= TRY IT =
Answer these from the evolutionary genetics passage:
1. Which two public intellectuals does it name as having argued about determinism and contingency?
2. Whose power does it say this area of evolutionary genetics uses to test old theories?
3. What does it say is already in place?

[DOCUMENT EXTRACT — start]

I have a hard time summarizing this sort of research in a few sentences. In any case the review of the results here are cursory at best. This is ultimately only the beginning of a huge area of evolutionary genetics which utilize the power of genomics to test decades old theories about general patterns. But, I wonder if perhaps what will be uncovered is that old and stale arguments about stylized verbal models will be shown to be without deep substance. For years public intellectuals such as Richard Dawkins and Stephen Jay Gould argued about the role of determinism and contingency in evolutionary biology. What results such as the above are telling us is that all this commentary was irrelevant, because both chance and determinism have complex and interleaved roles in evolutionary process. The exact nature of this dance is to be empirically determined, though there is thankfully a robust theoretical scaffold already in place.

[DOCUMENT EXTRACT — finish]
[SUPPLIED RECORDS — start]

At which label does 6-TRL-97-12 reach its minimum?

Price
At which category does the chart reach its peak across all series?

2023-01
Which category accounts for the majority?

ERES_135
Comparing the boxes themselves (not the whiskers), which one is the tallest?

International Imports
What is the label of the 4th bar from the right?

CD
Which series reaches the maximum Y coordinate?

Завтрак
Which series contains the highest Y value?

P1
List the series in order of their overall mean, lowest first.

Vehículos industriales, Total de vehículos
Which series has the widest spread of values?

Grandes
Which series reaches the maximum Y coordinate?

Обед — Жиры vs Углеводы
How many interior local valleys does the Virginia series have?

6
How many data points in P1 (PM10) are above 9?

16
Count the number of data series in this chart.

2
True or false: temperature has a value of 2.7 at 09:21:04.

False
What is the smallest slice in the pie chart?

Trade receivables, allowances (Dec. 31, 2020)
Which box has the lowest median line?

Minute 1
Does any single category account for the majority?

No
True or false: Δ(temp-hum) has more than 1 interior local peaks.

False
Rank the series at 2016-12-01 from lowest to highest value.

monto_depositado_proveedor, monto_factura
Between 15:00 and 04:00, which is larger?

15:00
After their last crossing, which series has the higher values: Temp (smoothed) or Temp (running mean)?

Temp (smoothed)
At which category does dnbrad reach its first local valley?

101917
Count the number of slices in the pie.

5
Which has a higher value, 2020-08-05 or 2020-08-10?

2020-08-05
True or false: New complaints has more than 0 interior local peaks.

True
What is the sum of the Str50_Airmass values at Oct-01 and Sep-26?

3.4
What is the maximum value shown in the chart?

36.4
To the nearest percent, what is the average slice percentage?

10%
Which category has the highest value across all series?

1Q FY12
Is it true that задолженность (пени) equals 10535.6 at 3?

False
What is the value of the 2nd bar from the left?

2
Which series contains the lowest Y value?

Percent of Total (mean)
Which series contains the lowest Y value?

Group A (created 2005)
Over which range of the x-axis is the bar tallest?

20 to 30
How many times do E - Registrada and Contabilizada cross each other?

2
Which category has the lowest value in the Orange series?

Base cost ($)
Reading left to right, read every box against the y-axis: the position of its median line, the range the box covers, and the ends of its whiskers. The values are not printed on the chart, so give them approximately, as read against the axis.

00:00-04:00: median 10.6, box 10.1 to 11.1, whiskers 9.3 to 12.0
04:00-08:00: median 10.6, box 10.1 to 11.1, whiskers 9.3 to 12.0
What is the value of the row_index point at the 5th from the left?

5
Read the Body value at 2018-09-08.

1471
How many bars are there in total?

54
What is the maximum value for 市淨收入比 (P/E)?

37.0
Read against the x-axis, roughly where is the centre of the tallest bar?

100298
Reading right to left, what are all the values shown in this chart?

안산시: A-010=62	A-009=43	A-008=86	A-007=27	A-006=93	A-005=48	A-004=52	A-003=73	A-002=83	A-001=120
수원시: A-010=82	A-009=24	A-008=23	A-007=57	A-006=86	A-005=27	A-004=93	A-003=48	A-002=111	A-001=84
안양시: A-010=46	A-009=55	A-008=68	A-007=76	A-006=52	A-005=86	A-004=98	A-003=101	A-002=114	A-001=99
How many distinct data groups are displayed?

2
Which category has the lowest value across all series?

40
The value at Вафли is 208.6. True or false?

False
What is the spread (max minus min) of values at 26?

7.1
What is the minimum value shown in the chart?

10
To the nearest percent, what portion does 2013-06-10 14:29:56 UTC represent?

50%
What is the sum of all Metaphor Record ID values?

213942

[SUPPLIED RECORDS — finish]

= REPLY TO THE TASK =
1. Richard Dawkins and Stephen Jay Gould
2. The power of genomics
3. A robust theoretical scaffold